(Camera metadata records)
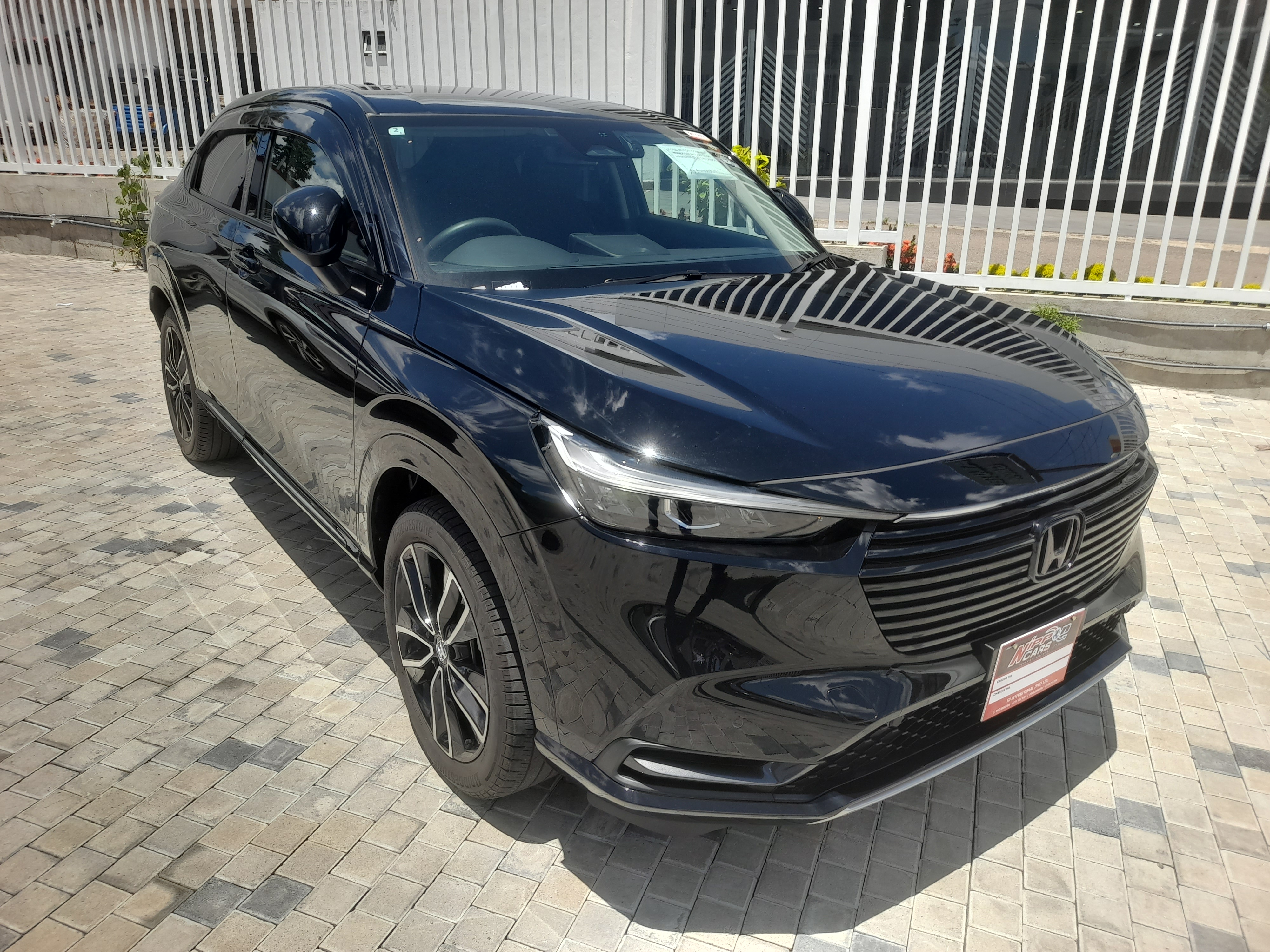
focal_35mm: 25
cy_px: 476
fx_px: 917
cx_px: 635
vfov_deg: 54.9
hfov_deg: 69.4
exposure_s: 1/596
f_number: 2
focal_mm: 4.6
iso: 20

**What you should do:**
The answer is a faithful copy of the records above, with the pictures removed.

**Answer for the task:**
focal_35mm: 25
cy_px: 476
fx_px: 917
cx_px: 635
vfov_deg: 54.9
hfov_deg: 69.4
exposure_s: 1/596
f_number: 2
focal_mm: 4.6
iso: 20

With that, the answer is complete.